The Association did not remain a mutual aid organization; I would argue that its turn to a scholarship organization separated it from the direct needs of the community it was formed to serve. But during its heyday, the first 65 years of its existence, it was a group run by women for all those in their community who needed it. Without compromising their autonomy they were able to purchase and maintain multiple properties, pay for several skilled staff members, and fund events, classes, and services that extended beyond the original scope of their mission.
They were far ahead of their time—when the Woman’s Progressive Club first incorporated, Kwame Ture’s mother wasn’t even a twinkle in his grandmother’s eye, and yet the club operated on principles that harkened to the future philosophies of the Black Panthers. The program they led was autonomous, led by Black women, for Black people, and was similar in flavor to the BPP’s free breakfast programs. In 1966, when Ture introduced Black Power to the nation, describing it as a “call for Black people to define their own goals, to lead their own organizations,” he was just catching up to their work and their politics.
Note: All my thanks and appreciation to the Museum of Worcester’s archive for providing access to their collections for this piece, and to the late Stanley H. Gutridge. His care in maintaining these records, and subsequent work documenting the Association of Colored Peoples, has allowed me to share this piece of Worcester’s Black history with a new audience.
Gillian Ganesan (@gillianganesan) is a Worcester-based organizer, writer, and concerned citizen.
The names of the founders of the Woman’s Progressive Club are as follows: President Jane B. Collins, Anna N. Bryant, Emma E.P. Brogden, Sylvia A. Kennard, Ella E. Edwards, Gertrude Brogden, Jane Everett, Nary A. Folson, Addie P. Jones, Lizzie Walker, Jennie Johnston, and Narcissa Tossit.
Interestingly, the Worcester Woman’s Club, the large and well-known white women’s group associated with Tuckerman Hall, was explicitly anti-segregation within the larger women’s club movement—there was an incident at a national convention where the president of the General Federation of Women’s Clubs rescinded the credentials of a delegate upon learning that she was Black. The WWC denounced the action and later voted to withdraw its membership from the national federation. However, the group was not necessarily a strident ally to women of color. It was consistently an all-white organization, and the club never sought to foster relationships with the other Black women’s clubs in the city, namely the Woman’s Progressive Club, the Lucy Stone Club, the Standard Social Club, and the YWCA’s Negro Women’s Club.

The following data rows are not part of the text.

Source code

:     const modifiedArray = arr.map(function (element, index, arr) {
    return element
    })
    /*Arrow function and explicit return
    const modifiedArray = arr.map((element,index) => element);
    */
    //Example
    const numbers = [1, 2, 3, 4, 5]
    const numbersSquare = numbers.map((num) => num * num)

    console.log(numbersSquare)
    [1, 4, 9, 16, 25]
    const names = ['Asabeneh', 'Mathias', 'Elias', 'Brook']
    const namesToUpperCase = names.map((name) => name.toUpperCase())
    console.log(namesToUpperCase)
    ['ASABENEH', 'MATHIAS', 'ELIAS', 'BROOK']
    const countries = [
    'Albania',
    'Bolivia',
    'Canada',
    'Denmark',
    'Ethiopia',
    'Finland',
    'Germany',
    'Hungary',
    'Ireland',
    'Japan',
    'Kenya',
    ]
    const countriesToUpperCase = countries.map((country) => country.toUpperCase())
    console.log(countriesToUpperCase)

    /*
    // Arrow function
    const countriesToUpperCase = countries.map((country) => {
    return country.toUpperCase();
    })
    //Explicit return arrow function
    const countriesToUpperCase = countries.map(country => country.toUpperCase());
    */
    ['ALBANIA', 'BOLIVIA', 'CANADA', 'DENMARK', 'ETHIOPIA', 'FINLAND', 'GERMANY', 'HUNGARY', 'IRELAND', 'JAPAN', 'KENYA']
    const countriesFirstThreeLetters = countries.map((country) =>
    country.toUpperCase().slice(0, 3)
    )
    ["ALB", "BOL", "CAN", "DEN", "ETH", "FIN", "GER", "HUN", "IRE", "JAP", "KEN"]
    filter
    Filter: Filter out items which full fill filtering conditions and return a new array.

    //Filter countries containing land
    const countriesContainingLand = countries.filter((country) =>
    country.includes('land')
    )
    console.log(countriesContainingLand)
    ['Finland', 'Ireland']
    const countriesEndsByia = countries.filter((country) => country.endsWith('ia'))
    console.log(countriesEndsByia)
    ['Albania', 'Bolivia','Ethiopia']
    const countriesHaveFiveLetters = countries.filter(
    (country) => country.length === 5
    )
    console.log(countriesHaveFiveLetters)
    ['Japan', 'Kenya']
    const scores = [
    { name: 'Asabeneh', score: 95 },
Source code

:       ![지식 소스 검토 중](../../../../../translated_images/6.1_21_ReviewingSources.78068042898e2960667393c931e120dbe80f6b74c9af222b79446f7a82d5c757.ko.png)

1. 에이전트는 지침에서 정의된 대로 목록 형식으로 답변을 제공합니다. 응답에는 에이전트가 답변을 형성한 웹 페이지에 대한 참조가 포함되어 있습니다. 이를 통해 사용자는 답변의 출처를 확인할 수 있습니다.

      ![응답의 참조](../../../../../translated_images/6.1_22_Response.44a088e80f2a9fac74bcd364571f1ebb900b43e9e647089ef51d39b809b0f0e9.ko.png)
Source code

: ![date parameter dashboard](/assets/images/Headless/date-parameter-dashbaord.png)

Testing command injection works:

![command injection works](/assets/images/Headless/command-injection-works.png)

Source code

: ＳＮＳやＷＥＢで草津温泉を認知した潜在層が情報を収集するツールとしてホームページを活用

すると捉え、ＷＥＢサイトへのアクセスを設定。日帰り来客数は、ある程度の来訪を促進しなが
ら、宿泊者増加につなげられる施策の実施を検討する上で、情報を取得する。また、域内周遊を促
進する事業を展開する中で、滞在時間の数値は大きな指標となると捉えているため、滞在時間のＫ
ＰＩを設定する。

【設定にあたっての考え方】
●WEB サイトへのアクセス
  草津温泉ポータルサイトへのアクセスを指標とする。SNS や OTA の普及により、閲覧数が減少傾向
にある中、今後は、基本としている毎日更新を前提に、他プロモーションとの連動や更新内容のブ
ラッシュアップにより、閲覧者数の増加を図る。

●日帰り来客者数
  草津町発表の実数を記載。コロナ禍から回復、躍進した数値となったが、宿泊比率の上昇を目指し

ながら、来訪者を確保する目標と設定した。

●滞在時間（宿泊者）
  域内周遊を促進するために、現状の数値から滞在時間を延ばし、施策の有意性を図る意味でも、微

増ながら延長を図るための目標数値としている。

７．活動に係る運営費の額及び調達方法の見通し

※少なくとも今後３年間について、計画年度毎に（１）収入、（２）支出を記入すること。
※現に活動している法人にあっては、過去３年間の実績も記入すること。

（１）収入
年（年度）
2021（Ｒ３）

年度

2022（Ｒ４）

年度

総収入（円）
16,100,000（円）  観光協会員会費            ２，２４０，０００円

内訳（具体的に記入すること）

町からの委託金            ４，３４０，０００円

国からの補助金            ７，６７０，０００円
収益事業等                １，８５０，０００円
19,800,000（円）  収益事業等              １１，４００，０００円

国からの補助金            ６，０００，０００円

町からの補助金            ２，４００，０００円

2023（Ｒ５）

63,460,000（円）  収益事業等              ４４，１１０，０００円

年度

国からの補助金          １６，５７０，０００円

The Lucy Stone Club was formed by a disgruntled member of the Woman’s Progressive Club (after the club presidential election didn’t go her way), and their feud was enthusiastically covered by local outlets. Fundraising strategy was the main difference between the two clubs, and a point of contention. Otherwise, Lucy Stone tried to compete with the WPC in almost every area, even going so far as to purchase a home themselves just a little further down Liberty Street. A member of the Progressive Club referred to Lucy Stone as a “secessionist movement” which is one of the shadiest reads I have ever heard. Janette Thomas Greenwood covers the drama in Chapter 5 of her book First Fruits of Freedom: The Migration of Former Slaves and Their Search for Equality in Worcester, Massachusetts, 1862-1900.